Directions for this task:
Exactly as written, return every line of the data below.

[Stored items]
====

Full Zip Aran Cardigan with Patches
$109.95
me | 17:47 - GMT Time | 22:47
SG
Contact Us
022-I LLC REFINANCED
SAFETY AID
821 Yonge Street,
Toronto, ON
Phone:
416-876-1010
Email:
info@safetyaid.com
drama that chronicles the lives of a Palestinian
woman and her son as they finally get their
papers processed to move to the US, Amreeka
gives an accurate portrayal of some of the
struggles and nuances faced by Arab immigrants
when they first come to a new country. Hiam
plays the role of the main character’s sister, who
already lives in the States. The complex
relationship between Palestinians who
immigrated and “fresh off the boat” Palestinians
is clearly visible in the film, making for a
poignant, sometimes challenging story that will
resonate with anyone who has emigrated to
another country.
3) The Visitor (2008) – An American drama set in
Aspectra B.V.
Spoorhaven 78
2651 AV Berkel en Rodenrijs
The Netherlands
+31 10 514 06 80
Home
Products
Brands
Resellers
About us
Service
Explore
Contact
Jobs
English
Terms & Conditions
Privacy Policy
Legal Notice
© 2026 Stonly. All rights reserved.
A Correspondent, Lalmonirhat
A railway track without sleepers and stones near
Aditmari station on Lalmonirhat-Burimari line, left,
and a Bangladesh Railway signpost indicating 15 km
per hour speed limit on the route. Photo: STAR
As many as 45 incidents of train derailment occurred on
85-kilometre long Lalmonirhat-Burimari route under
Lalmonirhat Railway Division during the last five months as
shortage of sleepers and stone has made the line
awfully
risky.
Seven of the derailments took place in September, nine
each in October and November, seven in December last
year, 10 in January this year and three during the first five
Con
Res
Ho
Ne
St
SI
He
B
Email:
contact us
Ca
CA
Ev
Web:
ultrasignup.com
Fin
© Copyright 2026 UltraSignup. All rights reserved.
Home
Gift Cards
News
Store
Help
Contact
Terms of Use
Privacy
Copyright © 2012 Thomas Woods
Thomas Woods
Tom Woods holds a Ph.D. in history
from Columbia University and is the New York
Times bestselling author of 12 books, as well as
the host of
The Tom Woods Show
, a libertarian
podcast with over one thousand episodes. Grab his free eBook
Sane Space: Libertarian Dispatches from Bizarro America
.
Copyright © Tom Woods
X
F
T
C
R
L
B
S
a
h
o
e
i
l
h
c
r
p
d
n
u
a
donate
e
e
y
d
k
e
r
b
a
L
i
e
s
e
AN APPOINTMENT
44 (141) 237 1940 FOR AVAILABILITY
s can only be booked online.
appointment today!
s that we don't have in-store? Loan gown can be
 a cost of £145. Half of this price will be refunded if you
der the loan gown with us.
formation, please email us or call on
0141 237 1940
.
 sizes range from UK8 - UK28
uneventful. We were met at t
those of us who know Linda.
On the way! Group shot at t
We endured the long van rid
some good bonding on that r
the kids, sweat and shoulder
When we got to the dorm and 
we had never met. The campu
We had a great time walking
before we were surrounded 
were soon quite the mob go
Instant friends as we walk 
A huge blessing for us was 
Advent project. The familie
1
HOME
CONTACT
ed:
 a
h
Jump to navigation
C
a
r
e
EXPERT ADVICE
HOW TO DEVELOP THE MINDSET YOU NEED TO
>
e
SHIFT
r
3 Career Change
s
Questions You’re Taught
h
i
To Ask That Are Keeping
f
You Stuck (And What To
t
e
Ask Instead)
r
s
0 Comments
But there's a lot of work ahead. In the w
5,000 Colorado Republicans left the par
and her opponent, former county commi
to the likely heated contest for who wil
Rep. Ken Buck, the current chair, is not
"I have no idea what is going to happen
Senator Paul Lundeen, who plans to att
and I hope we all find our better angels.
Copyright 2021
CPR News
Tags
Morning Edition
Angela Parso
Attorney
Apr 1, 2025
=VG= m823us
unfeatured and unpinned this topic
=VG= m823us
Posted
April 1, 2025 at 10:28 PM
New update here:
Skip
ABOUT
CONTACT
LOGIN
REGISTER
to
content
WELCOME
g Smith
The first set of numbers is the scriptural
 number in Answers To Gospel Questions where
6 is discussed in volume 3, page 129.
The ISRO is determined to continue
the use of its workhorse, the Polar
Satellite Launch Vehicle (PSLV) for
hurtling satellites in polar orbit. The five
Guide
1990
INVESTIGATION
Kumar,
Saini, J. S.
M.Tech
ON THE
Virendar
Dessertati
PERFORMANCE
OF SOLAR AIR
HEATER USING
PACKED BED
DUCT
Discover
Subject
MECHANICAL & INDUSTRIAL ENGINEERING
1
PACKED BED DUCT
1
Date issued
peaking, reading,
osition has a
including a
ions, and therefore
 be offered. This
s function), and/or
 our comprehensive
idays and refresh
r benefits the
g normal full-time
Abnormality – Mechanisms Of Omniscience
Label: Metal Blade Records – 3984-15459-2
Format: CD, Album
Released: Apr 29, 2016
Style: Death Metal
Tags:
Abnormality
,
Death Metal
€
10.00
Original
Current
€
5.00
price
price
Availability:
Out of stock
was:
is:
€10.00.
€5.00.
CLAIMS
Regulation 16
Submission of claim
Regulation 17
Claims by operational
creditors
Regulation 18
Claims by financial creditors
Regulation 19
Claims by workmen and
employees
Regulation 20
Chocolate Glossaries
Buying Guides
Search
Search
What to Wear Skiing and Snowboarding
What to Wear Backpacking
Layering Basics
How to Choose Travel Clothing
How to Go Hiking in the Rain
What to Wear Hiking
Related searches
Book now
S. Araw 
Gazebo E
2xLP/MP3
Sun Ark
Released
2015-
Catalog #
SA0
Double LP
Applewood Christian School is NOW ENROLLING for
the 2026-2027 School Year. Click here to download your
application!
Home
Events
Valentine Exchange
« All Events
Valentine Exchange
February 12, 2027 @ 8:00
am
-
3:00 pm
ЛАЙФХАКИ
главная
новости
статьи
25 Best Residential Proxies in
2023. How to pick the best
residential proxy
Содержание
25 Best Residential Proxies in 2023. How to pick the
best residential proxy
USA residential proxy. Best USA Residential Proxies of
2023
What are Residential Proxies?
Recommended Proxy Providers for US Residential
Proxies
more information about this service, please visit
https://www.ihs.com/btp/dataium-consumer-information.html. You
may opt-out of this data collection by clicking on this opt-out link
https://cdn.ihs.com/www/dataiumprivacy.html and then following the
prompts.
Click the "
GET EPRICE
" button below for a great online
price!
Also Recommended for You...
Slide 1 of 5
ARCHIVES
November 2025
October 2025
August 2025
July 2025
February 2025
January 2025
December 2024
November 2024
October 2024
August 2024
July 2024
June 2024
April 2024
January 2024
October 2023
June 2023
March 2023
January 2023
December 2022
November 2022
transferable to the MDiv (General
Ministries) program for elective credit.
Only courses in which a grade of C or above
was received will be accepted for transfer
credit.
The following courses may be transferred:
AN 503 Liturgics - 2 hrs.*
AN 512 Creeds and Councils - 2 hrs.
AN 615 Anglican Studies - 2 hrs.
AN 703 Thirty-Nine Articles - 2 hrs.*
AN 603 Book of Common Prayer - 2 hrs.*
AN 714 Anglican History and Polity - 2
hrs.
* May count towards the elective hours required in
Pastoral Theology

====

Problem solution:
Full Zip Aran Cardigan with Patches
$109.95
me | 17:47 - GMT Time | 22:47
SG
Contact Us
022-I LLC REFINANCED
SAFETY AID
821 Yonge Street,
Toronto, ON
Phone:
416-876-1010
Email:
info@safetyaid.com
drama that chronicles the lives of a Palestinian
woman and her son as they finally get their
papers processed to move to the US, Amreeka
gives an accurate portrayal of some of the
struggles and nuances faced by Arab immigrants
when they first come to a new country. Hiam
plays the role of the main character’s sister, who
already lives in the States. The complex
relationship between Palestinians who
immigrated and “fresh off the boat” Palestinians
is clearly visible in the film, making for a
poignant, sometimes challenging story that will
resonate with anyone who has emigrated to
another country.
3) The Visitor (2008) – An American drama set in
Aspectra B.V.
Spoorhaven 78
2651 AV Berkel en Rodenrijs
The Netherlands
+31 10 514 06 80
Home
Products
Brands
Resellers
About us
Service
Explore
Contact
Jobs
English
Terms & Conditions
Privacy Policy
Legal Notice
© 2026 Stonly. All rights reserved.
A Correspondent, Lalmonirhat
A railway track without sleepers and stones near
Aditmari station on Lalmonirhat-Burimari line, left,
and a Bangladesh Railway signpost indicating 15 km
per hour speed limit on the route. Photo: STAR
As many as 45 incidents of train derailment occurred on
85-kilometre long Lalmonirhat-Burimari route under
Lalmonirhat Railway Division during the last five months as
shortage of sleepers and stone has made the line
awfully
risky.
Seven of the derailments took place in September, nine
each in October and November, seven in December last
year, 10 in January this year and three during the first five
Con
Res
Ho
Ne
St
SI
He
B
Email:
contact us
Ca
CA
Ev
Web:
ultrasignup.com
Fin
© Copyright 2026 UltraSignup. All rights reserved.
Home
Gift Cards
News
Store
Help
Contact
Terms of Use
Privacy
Copyright © 2012 Thomas Woods
Thomas Woods
Tom Woods holds a Ph.D. in history
from Columbia University and is the New York
Times bestselling author of 12 books, as well as
the host of
The Tom Woods Show
, a libertarian
podcast with over one thousand episodes. Grab his free eBook
Sane Space: Libertarian Dispatches from Bizarro America
.
Copyright © Tom Woods
X
F
T
C
R
L
B
S
a
h
o
e
i
l
h
c
r
p
d
n
u
a
donate
e
e
y
d
k
e
r
b
a
L
i
e
s
e
AN APPOINTMENT
44 (141) 237 1940 FOR AVAILABILITY
s can only be booked online.
appointment today!
s that we don't have in-store? Loan gown can be
 a cost of £145. Half of this price will be refunded if you
der the loan gown with us.
formation, please email us or call on
0141 237 1940
.
 sizes range from UK8 - UK28
uneventful. We were met at t
those of us who know Linda.
On the way! Group shot at t
We endured the long van rid
some good bonding on that r
the kids, sweat and shoulder
When we got to the dorm and 
we had never met. The campu
We had a great time walking
before we were surrounded 
were soon quite the mob go
Instant friends as we walk 
A huge blessing for us was 
Advent project. The familie
1
HOME
CONTACT
ed:
 a
h
Jump to navigation
C
a
r
e
EXPERT ADVICE
HOW TO DEVELOP THE MINDSET YOU NEED TO
>
e
SHIFT
r
3 Career Change
s
Questions You’re Taught
h
i
To Ask That Are Keeping
f
You Stuck (And What To
t
e
Ask Instead)
r
s
0 Comments
But there's a lot of work ahead. In the w
5,000 Colorado Republicans left the par
and her opponent, former county commi
to the likely heated contest for who wil
Rep. Ken Buck, the current chair, is not
"I have no idea what is going to happen
Senator Paul Lundeen, who plans to att
and I hope we all find our better angels.
Copyright 2021
CPR News
Tags
Morning Edition
Angela Parso
Attorney
Apr 1, 2025
=VG= m823us
unfeatured and unpinned this topic
=VG= m823us
Posted
April 1, 2025 at 10:28 PM
New update here:
Skip
ABOUT
CONTACT
LOGIN
REGISTER
to
content
WELCOME
g Smith
The first set of numbers is the scriptural
 number in Answers To Gospel Questions where
6 is discussed in volume 3, page 129.
The ISRO is determined to continue
the use of its workhorse, the Polar
Satellite Launch Vehicle (PSLV) for
hurtling satellites in polar orbit. The five
Guide
1990
INVESTIGATION
Kumar,
Saini, J. S.
M.Tech
ON THE
Virendar
Dessertati
PERFORMANCE
OF SOLAR AIR
HEATER USING
PACKED BED
DUCT
Discover
Subject
MECHANICAL & INDUSTRIAL ENGINEERING
1
PACKED BED DUCT
1
Date issued
peaking, reading,
osition has a
including a
ions, and therefore
 be offered. This
s function), and/or
 our comprehensive
idays and refresh
r benefits the
g normal full-time
Abnormality – Mechanisms Of Omniscience
Label: Metal Blade Records – 3984-15459-2
Format: CD, Album
Released: Apr 29, 2016
Style: Death Metal
Tags:
Abnormality
,
Death Metal
€
10.00
Original
Current
€
5.00
price
price
Availability:
Out of stock
was:
is:
€10.00.
€5.00.
CLAIMS
Regulation 16
Submission of claim
Regulation 17
Claims by operational
creditors
Regulation 18
Claims by financial creditors
Regulation 19
Claims by workmen and
employees
Regulation 20
Chocolate Glossaries
Buying Guides
Search
Search
What to Wear Skiing and Snowboarding
What to Wear Backpacking
Layering Basics
How to Choose Travel Clothing
How to Go Hiking in the Rain
What to Wear Hiking
Related searches
Book now
S. Araw 
Gazebo E
2xLP/MP3
Sun Ark
Released
2015-
Catalog #
SA0
Double LP
Applewood Christian School is NOW ENROLLING for
the 2026-2027 School Year. Click here to download your
application!
Home
Events
Valentine Exchange
« All Events
Valentine Exchange
February 12, 2027 @ 8:00
am
-
3:00 pm
ЛАЙФХАКИ
главная
новости
статьи
25 Best Residential Proxies in
2023. How to pick the best
residential proxy
Содержание
25 Best Residential Proxies in 2023. How to pick the
best residential proxy
USA residential proxy. Best USA Residential Proxies of
2023
What are Residential Proxies?
Recommended Proxy Providers for US Residential
Proxies
more information about this service, please visit
https://www.ihs.com/btp/dataium-consumer-information.html. You
may opt-out of this data collection by clicking on this opt-out link
https://cdn.ihs.com/www/dataiumprivacy.html and then following the
prompts.
Click the "
GET EPRICE
" button below for a great online
price!
Also Recommended for You...
Slide 1 of 5
ARCHIVES
November 2025
October 2025
August 2025
July 2025
February 2025
January 2025
December 2024
November 2024
October 2024
August 2024
July 2024
June 2024
April 2024
January 2024
October 2023
June 2023
March 2023
January 2023
December 2022
November 2022
transferable to the MDiv (General
Ministries) program for elective credit.
Only courses in which a grade of C or above
was received will be accepted for transfer
credit.
The following courses may be transferred:
AN 503 Liturgics - 2 hrs.*
AN 512 Creeds and Councils - 2 hrs.
AN 615 Anglican Studies - 2 hrs.
AN 703 Thirty-Nine Articles - 2 hrs.*
AN 603 Book of Common Prayer - 2 hrs.*
AN 714 Anglican History and Polity - 2
hrs.
* May count towards the elective hours required in
Pastoral Theology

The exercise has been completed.